### Check your understanding
1 > Copy the JAX-WS post word for word, everything from "RESTful Web Services with" down to "News Search service.".
2 > Continue the post on RESTful web services with JAX-WS, starting right after its last sentence.

### Exercise text
▽
RESTful Web Services with JAX-WS

Posted by mhadley on January 10, 2006 at 01:58 PM | Permalink | Comments (7)

The JAX-WS implementation that is included in the, recently released, JWSDP 2.0 preview now supports the XML/HTTP binding. This new functionality allows JAX-WS applications to implement and use RESTful Web services. Here is a worked example that demonstrates how to use JAX-WS to query the Yahoo News Search service.

The first step is to create a JAX-WS port for the Yahoo News Search service

URI nsURI = new URI("urn:yahoo:yn");
QName serviceName = new QName("yahoo",nsURI.toString());
QName portName = new QName("yahoo_port",nsURI.toString());
Service s = Service.create(serviceName);
URI address = new URI("http", null, "api.search.yahoo.com", 80,
    "/NewsSearchService/V1/newsSearch",
    "appid=jaxws_restful_sample&type=all&results=10&sort=date&language=en&query=java",
    null);
s.addPort(portName, HTTPBinding.HTTP_BINDING, address.toString());

Note that the URI constructed above contains a set of input parameters to the search service. The appid parameter identifies the application to Yahoo, if you are writing a new application you should register a new ID for it here. In this instance we are creating a URI that will search for news about Java and return at most 10 English language results sorted by date. Note that its not necessary to create a new port each time you change the arguments, more on that at the end.

Once the port is created we can use the Service instance to create a Dispatch instance. Dispatch is a new JAX-WS interface designed with dynamic, document-oriented services in mind. Note that it is a generic interface, in this instance we create a Dispatch<Source> instance since we are working with simple XML documents. You can also create Dispatch<SOAPMessage> instances when exchanging SOAP-based messages and Dispatch<DataHandler> for working with arbitrary types of data.

Dispatch<Source> d = s.createDispatch(portName, Source.class, Service.Mode.PAYLOAD);
Map<String, Object> requestContext = d.getRequestContext();
requestContext.put(MessageContext.HTTP_REQUEST_METHOD, new String("GET"));

Now that we have a Dispatch instance we can send the search request and retrieve the results. In this case we retrieve the results and transform them into a DOM tree.
△
### Data listing
▽
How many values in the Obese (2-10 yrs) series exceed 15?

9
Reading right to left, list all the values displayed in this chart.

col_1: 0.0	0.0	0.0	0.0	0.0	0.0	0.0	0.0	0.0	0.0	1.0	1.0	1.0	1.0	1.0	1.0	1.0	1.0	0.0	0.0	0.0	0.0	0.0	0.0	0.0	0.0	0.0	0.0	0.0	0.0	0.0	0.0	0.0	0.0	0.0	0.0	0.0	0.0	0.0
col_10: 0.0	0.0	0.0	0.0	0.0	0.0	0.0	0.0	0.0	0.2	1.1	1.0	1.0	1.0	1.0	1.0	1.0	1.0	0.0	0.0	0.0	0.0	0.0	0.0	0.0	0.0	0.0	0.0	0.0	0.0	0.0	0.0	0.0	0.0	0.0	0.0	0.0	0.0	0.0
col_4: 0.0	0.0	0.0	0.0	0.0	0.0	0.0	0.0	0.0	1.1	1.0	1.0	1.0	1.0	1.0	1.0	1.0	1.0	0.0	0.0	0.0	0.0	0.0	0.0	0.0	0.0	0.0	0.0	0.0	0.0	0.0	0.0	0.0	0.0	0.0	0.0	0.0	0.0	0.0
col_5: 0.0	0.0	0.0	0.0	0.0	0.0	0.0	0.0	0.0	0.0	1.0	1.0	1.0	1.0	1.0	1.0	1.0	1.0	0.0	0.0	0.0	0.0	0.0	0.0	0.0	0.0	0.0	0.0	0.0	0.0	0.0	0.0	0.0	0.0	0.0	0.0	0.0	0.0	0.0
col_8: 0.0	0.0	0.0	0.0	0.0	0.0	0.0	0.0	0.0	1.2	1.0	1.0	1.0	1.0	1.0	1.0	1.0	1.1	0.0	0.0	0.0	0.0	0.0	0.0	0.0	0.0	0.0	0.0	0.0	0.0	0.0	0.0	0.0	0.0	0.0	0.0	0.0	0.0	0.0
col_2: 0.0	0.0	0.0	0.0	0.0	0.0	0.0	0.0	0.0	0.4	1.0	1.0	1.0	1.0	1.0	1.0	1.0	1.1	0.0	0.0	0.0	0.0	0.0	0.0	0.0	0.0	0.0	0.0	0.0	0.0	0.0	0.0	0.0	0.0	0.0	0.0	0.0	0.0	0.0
△
### Outputs by task
1 >
RESTful Web Services with JAX-WS

Posted by mhadley on January 10, 2006 at 01:58 PM | Permalink | Comments (7)

The JAX-WS implementation that is included in the, recently released, JWSDP 2.0 preview now supports the XML/HTTP binding. This new functionality allows JAX-WS applications to implement and use RESTful Web services. Here is a worked example that demonstrates how to use JAX-WS to query the Yahoo News Search service.

2 >
Source result = d.invoke(null);
DOMResult domResult = new DOMResult();
Transformer trans = TransformerFactory.newInstance().newTransformer();
trans.transform(result, domResult);

Now we have the results as a DOM tree we can apply XPath queries to extract the data we are interested in. Here we first use an XPath query to obtain the number of search results returned and then use that knowledge to interate through the results using additional queries.

XPathFactory xpf = XPathFactory.newInstance();
XPath xp = xpf.newXPath();
xp.setNamespaceContext(new NSResolver("yn", nsURI.toString()));
NodeList resultList = (NodeList)xp.evaluate("/yn:ResultSet/yn:Result", domResult.getNode(),
    XPathConstants.NODESET);
int len = resultList.getLength();
for (int i=1;i<=len;i++) {
    String title = xp.evaluate("/yn:ResultSet/yn:Result["+i+"]/yn:Title", domResult.getNode());
    String click = xp.evaluate("/yn:ResultSet/yn:Result["+i+"]/yn:ClickUrl", domResult.getNode());
    System.out.printf("[%d] %s (%s)\n",i,title,click);
}

The NSResolver class in the above is a custom class based on an example I found here. It simply maps the yn namespace prefix used in the XPath queries to the Yahoo namespace URI (urn:yahoo:yn) used in the result XML document.

I mentioned above that there's no need to create a new JAX-WS port when the input data changes, the following lines submit a new query using the existing objects we've already created.

requestContext.put(MessageContext.QUERY_STRING,
    "appid=jaxws_restful_sample&type=all&results=10&sort=date&language=en&query=solaris");
result = d.invoke(null);

That's it for now, in future blogs I'll demonstrate how to use JAXB instead of the XPath APIs to get strongly typed access to the results and how WADL can be used to generate JAX-WS based stubs for RESTful services.